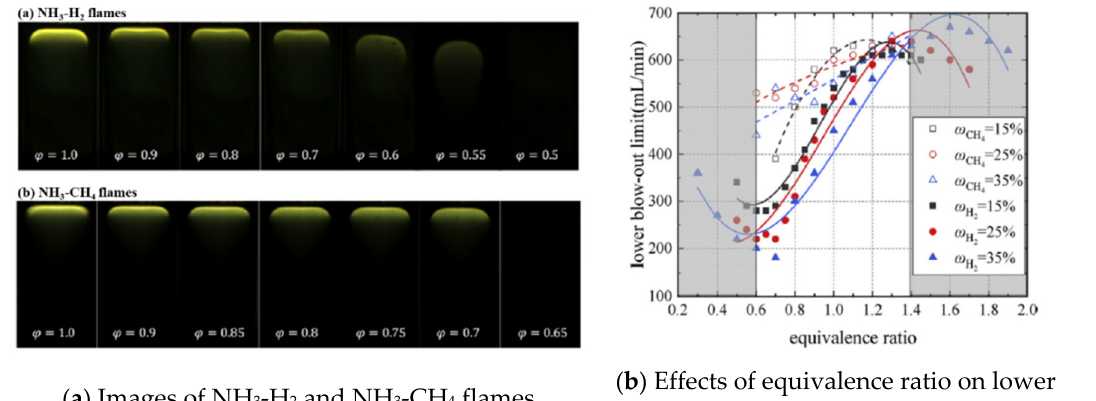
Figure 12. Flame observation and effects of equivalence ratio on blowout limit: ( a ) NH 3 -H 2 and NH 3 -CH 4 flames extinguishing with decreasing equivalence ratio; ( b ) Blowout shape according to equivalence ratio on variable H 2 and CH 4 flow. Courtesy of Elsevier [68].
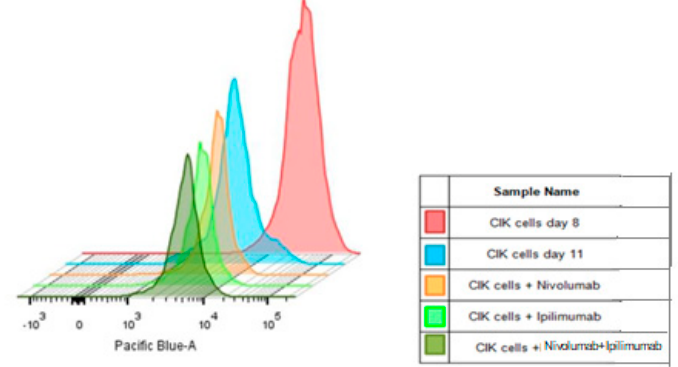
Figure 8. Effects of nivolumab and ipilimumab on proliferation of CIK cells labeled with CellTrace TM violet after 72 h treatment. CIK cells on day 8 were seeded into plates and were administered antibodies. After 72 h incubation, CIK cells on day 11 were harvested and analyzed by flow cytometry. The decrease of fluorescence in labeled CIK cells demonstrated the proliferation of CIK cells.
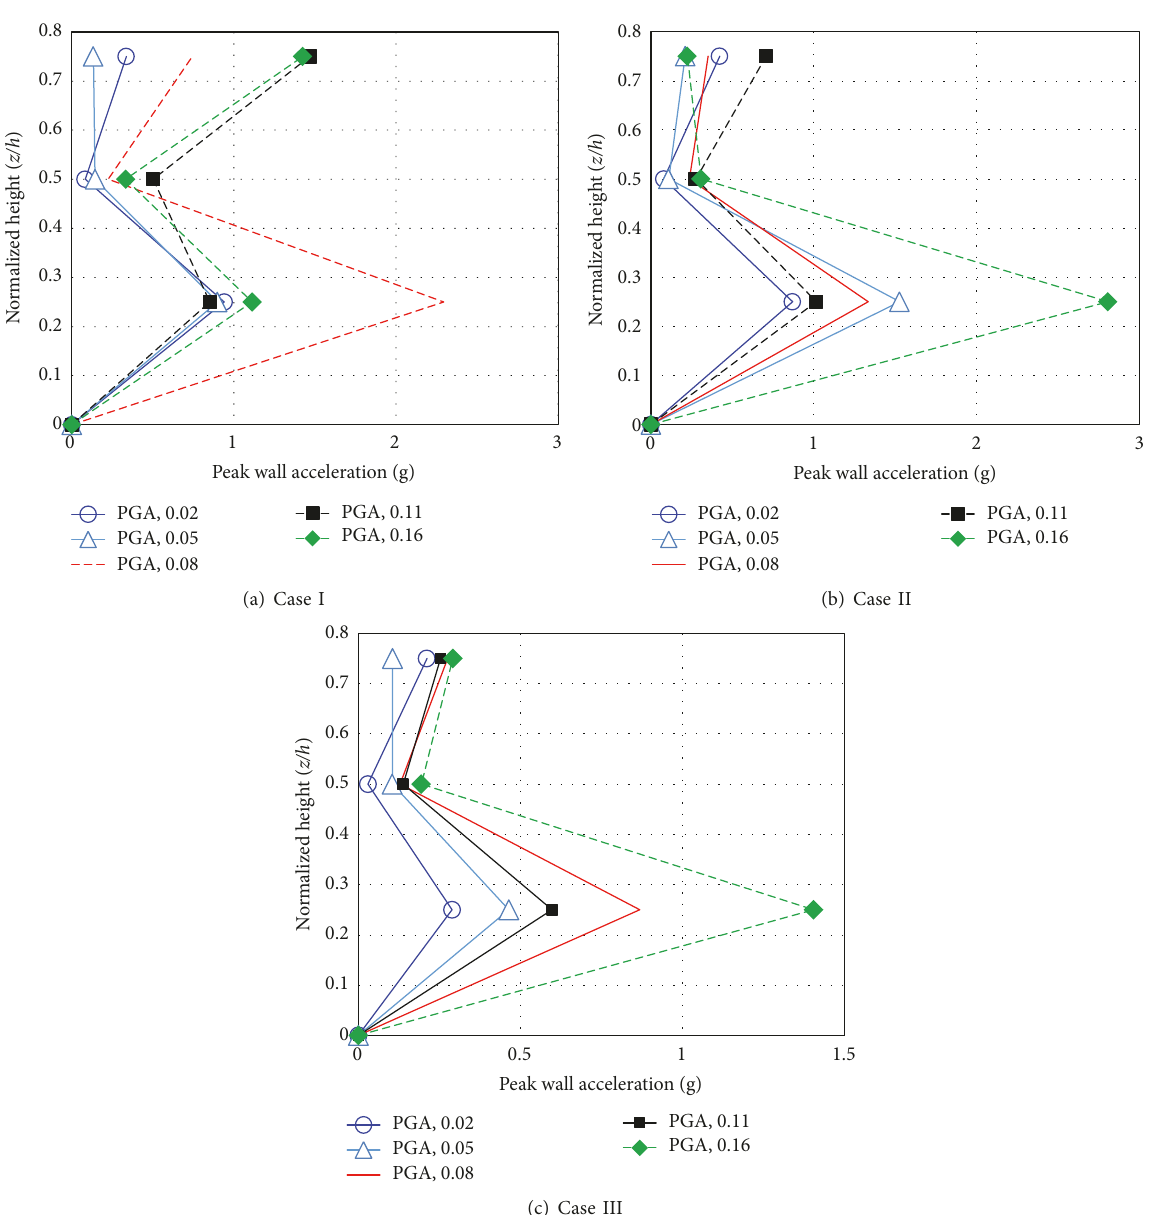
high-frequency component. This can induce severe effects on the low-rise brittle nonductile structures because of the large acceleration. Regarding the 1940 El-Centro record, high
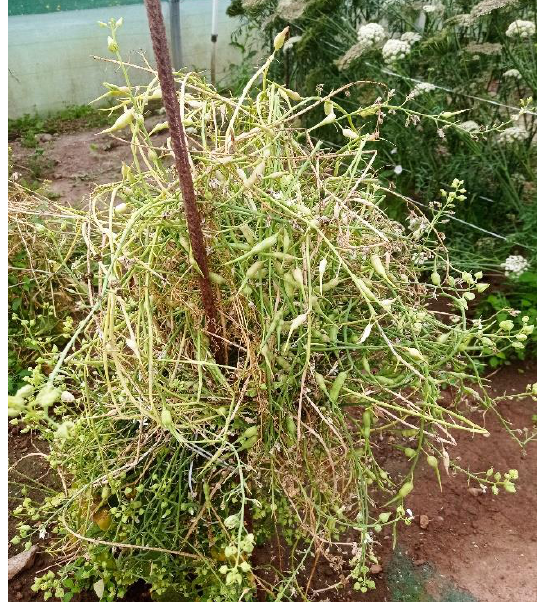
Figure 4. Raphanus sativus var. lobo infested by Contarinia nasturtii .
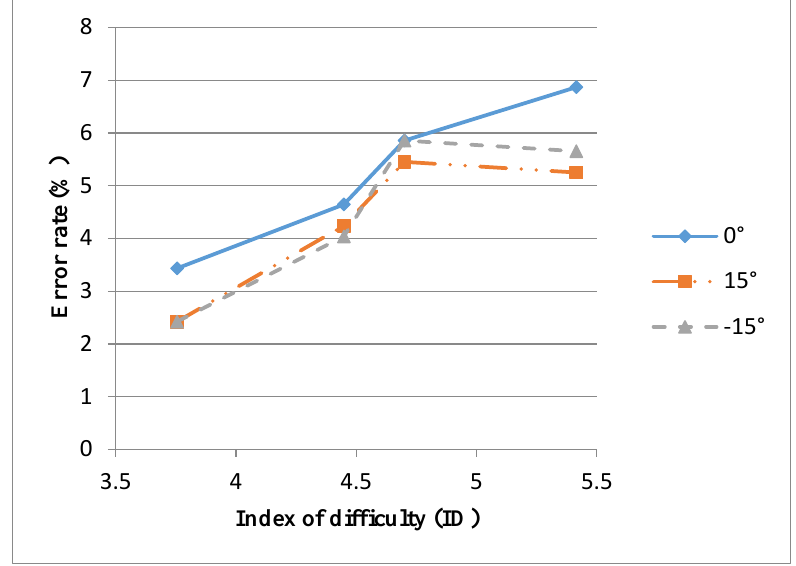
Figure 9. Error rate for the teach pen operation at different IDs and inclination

Work instruction: The output should consist of every entry above, printed exactly, with the images removed.

Exercise output:
Figure 12. Flame observation and effects of equivalence ratio on blowout limit: ( a ) NH 3 -H 2 and NH 3 -CH 4 flames extinguishing with decreasing equivalence ratio; ( b ) Blowout shape according to equivalence ratio on variable H 2 and CH 4 flow. Courtesy of Elsevier [68].
Figure 8. Effects of nivolumab and ipilimumab on proliferation of CIK cells labeled with CellTrace TM violet after 72 h treatment. CIK cells on day 8 were seeded into plates and were administered antibodies. After 72 h incubation, CIK cells on day 11 were harvested and analyzed by flow cytometry. The decrease of fluorescence in labeled CIK cells demonstrated the proliferation of CIK cells.
high-frequency component. This can induce severe effects on the low-rise brittle nonductile structures because of the large acceleration. Regarding the 1940 El-Centro record, high
Figure 4. Raphanus sativus var. lobo infested by Contarinia nasturtii .
Figure 9. Error rate for the teach pen operation at different IDs and inclination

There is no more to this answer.